But such effects are largely a consequence of the current combination of record low interest rates and temporarily lower VAT. They disguise the fact that next year is likely to bring two even bigger threats. The first is that of sovereign default. Almost every major economy has borrowed so much that they may struggle next year to find anyone willing to take on their debt for a reasonable price. This underlines why the Conservatives, should they win the election, will have little choice but to call an emergency Budget to impose austerity measures on the state and safeguard Britain’s solvency.
The second concerns the apocalyptic tale of a second financial crisis. While there is much to support the view that the banking system is safer than it was 12 months ago – the Government having pumped hundreds of billions into its foundations to ensure its survival – these emergency buttresses were designed to protect us against the collapse of the American housing bubble. But here in the UK we have our own housing slump to worry about.
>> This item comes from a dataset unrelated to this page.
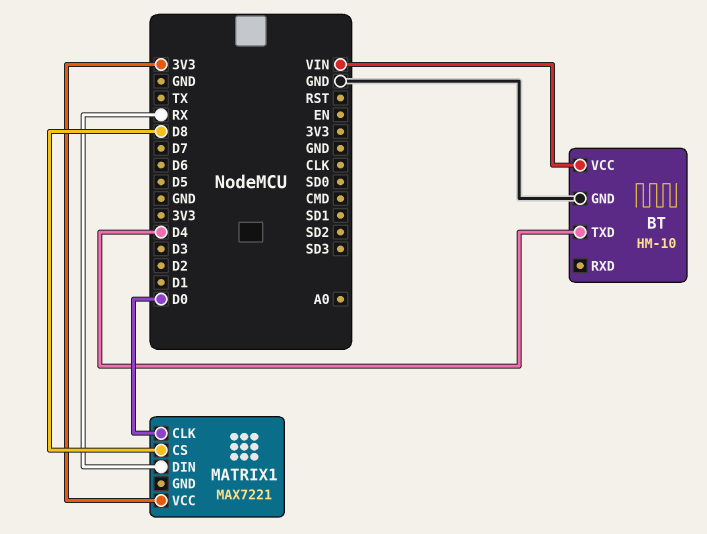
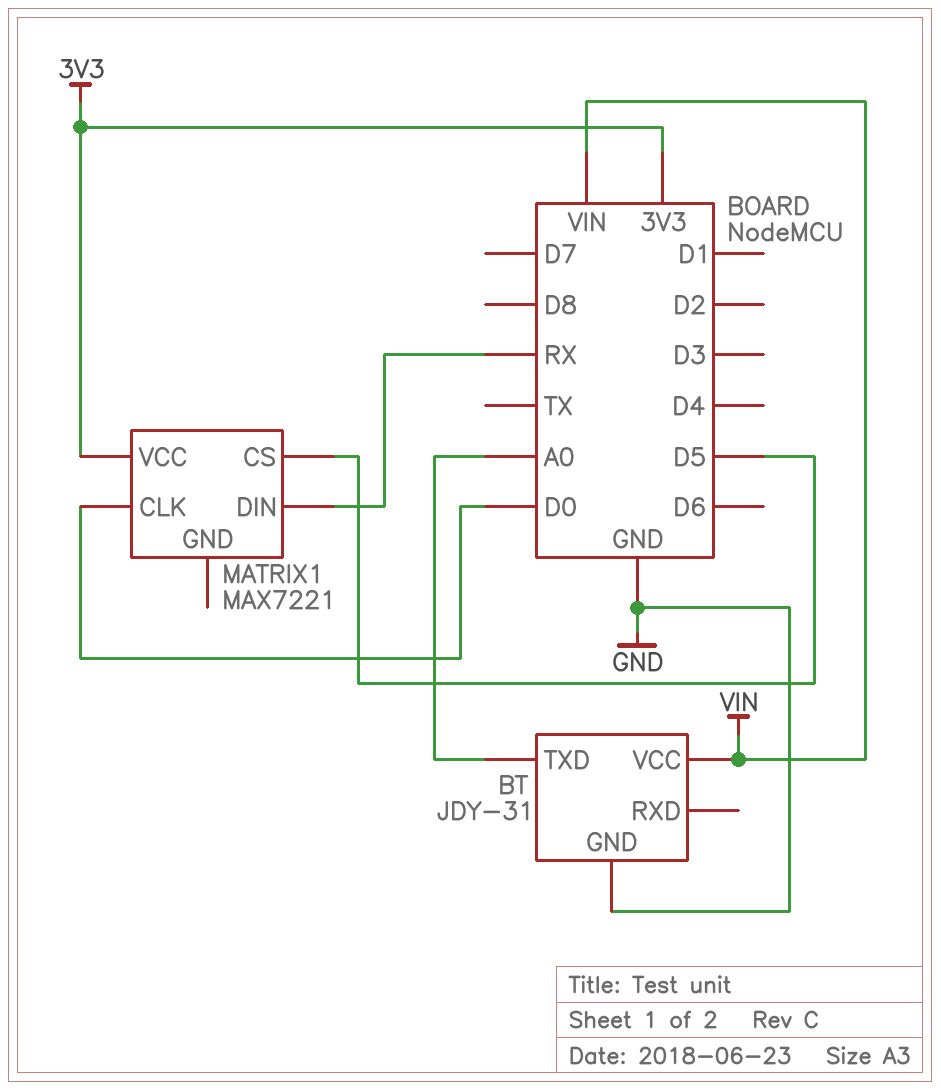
BT: HM-10 -> JDY-31
BT pin TXD: D4 -> A0
MATRIX1 pin CS: D8 -> D5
The combination of rising interest rates (likely) and unemployment (certain) will push up the number of home owners who default on their mortgages. Indeed, according to research group Fathom Consulting, the number in arrears is likely to outdo the peak of the last housing crash. Some of the Bank of England’s own figures indicate that these losses could stretch to as much as pounds 400 billion – four times what the banks have so far raised in emergency capital from the Government.
This is no new worry – it is something the International Monetary Fund warned about in its recent report into the UK – but amid the rising tide of good news, it appears to have been swept under the carpet.
Tucked away in the results from various banks this week, there was a hint of the pain to come. While the investment banking arms of Barclays and HSBC raked in record profits, their domestic arms – and those of Northern Rock and Lloyds (and newly bought HBOS) – did rather appallingly. The fact is that they are being haunted by their imprudent lending to UK households and businesses.
Notwithstanding the economic shafts of light in recent weeks, people are still suffering. Every week, tens of thousands more people lose their jobs. As their savings run dry, they struggle to hang onto their homes. Banks, themselves still trying to repair their balance sheets, are less willing to lend, even to those with the ability to pay them back.
Given that this is happening now, with interest rates at half a percentage point, one can hardly bear to imagine how tough it will be when, at some point in the next couple of years, borrowing costs have to rise again. There are two possible outcomes: either the companies will have to be bailed out by their shareholders or the Government, or they will have to make up the difference by charging customers yet more. The credit crunch has many months – or, more likely, years – to run yet.